Judge Rules Arizona Ranch Owner Will Stand Trial For Alleged Shooting Death Of Illegal Immigrant

Authored by Allan Stein via The Epoch Times,

A 73-year-old Arizona man will go on trial for the alleged second-degree murder of an illegal immigrant on his ranch property in January.

Justice of the Peace Emilio Velasquez determined at an evidentiary hearing in Nogales Justice Court on Feb. 24 that there was probable cause against George Alan Kelly to proceed to a trial in Superior Court.

Police initially charged Kelly with first-degree murder in the Jan. 30 shooting death of 43-year-old Mexican national Gabriel Cuen-Butimea, based mainly on inconsistent statements that Kelly made during an interview. 

The incident allegedly occurred on Kelly’s ranch located near Nogales, a southern border city of 20,837 in Arizona’s Santa Cruz County.

Task description. Continue the article on the Arizona ranch owner's murder case from where it stops.

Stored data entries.
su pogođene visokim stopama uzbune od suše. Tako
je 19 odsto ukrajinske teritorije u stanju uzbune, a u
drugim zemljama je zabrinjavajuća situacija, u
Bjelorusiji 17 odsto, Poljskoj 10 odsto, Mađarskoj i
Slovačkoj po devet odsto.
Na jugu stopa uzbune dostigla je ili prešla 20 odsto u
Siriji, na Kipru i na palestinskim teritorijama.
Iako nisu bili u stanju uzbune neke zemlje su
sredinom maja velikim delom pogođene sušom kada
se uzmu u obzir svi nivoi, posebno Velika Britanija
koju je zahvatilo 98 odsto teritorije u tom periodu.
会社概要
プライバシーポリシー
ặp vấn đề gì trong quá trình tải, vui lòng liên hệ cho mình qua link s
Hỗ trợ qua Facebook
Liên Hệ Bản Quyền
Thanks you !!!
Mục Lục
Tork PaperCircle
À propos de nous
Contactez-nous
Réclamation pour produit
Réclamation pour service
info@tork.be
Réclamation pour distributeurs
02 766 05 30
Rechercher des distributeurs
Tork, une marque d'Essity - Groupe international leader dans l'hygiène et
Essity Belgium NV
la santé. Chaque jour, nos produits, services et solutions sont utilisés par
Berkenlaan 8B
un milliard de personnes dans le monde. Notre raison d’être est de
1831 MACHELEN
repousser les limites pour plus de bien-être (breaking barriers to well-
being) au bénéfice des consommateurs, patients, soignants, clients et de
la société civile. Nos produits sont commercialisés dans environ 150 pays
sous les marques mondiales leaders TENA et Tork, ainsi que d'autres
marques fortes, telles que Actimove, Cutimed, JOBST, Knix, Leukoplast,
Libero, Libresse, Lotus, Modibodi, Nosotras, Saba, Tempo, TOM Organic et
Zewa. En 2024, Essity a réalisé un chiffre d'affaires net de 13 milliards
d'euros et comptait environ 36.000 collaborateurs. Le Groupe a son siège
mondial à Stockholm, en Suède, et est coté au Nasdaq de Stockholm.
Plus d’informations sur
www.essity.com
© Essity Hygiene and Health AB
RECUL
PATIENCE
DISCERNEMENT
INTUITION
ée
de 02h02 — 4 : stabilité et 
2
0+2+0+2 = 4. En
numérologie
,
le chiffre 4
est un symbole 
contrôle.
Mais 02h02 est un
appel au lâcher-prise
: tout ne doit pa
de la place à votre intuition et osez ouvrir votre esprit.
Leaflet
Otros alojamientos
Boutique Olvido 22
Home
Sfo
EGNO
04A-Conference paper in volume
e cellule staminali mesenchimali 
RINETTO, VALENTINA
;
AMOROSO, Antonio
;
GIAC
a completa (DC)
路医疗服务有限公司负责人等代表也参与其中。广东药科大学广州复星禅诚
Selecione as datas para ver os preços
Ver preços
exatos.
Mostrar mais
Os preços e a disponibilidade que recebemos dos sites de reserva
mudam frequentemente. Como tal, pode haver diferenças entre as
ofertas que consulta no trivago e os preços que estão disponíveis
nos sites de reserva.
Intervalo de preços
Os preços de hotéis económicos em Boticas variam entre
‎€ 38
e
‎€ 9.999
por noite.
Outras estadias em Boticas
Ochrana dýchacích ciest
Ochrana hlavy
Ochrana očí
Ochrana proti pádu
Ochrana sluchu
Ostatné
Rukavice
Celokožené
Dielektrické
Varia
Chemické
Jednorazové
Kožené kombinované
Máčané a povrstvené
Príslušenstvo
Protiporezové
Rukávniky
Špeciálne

...

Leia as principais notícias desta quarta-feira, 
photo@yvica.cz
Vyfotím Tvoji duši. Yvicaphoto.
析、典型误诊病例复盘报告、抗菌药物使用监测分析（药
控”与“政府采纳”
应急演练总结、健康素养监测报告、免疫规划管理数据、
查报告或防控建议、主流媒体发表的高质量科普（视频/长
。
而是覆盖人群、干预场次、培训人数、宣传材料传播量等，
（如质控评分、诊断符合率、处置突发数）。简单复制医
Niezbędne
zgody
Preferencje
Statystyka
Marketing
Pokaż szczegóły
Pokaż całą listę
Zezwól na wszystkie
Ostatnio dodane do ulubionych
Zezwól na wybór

--

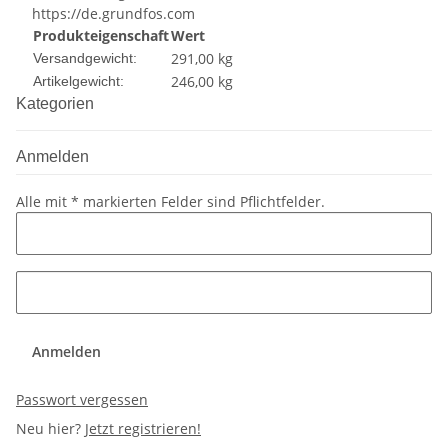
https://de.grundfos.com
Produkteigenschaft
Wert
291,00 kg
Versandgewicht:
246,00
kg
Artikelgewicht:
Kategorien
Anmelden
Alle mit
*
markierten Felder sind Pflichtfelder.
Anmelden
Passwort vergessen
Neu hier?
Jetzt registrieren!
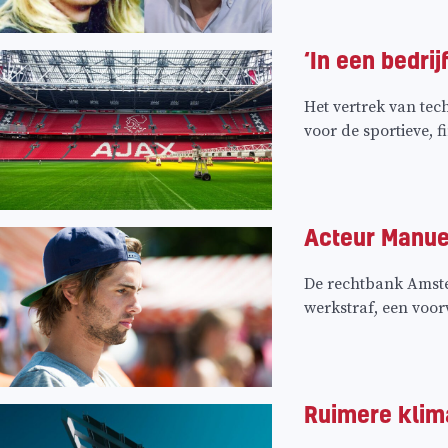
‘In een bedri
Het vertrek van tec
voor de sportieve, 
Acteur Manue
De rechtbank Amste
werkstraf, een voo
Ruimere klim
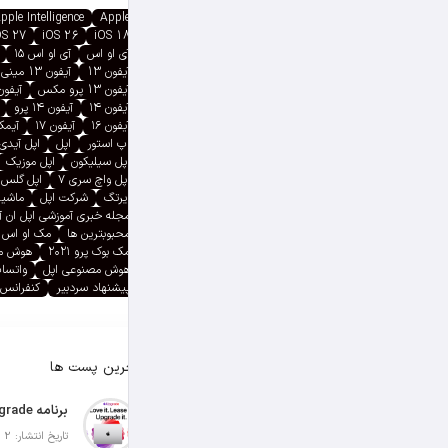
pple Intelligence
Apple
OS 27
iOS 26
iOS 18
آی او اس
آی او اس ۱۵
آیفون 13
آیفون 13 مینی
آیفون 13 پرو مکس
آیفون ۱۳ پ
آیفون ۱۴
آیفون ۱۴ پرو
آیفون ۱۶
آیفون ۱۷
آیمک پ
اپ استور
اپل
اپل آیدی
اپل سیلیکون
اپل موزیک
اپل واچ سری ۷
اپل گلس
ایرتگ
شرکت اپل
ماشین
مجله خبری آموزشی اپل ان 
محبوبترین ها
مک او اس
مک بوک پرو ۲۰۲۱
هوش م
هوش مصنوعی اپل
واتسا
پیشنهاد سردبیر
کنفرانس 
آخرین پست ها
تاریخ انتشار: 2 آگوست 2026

Exercise result.
George Alan Kelly enters court for his preliminary hearing in Nogales Justice Court in Nogales, Ariz., on Feb. 22, 2023. (Mark Henle/The Arizona Republic via AP, Pool)

During the Feb. 24 court hearing, the prosecution announced that Kelly would face a reduced charge of second-degree murder, which doesn’t require proof that the alleged crime was premeditated. 

Prosecutors didn’t elaborate on the downgraded felony charge. Kelly faces two additional charges of aggravated assault with a deadly weapon.

Kelly’s attorney, Brenna Larkin, asked the judge to grant a continuance since the state’s case had “changed drastically” with new disclosures, requiring time for her to prepare a response. 

“In my experience, it is routine to grant continuances,” Larkin said. “Mr. Kelly should not be treated any differently.”

“Frankly, I am amazed at the state’s opposition [to a request for a continuance],” she said.

The judge denied the defense’s motion and the hearing moved forward to determine whether there was sufficient evidence that Kelly committed second-degree murder.

Kelly, wearing a blue long-sleeved shirt and a vest, was present in the courtroom at the Feb. 24 hearing. He remains free after posting a $1 million surety bond on his property.

Murder or Self-Defense?

The defense says that Kelly and his wife were having lunch in their kitchen when they heard a single gunshot at about 2 p.m. on Jan. 30.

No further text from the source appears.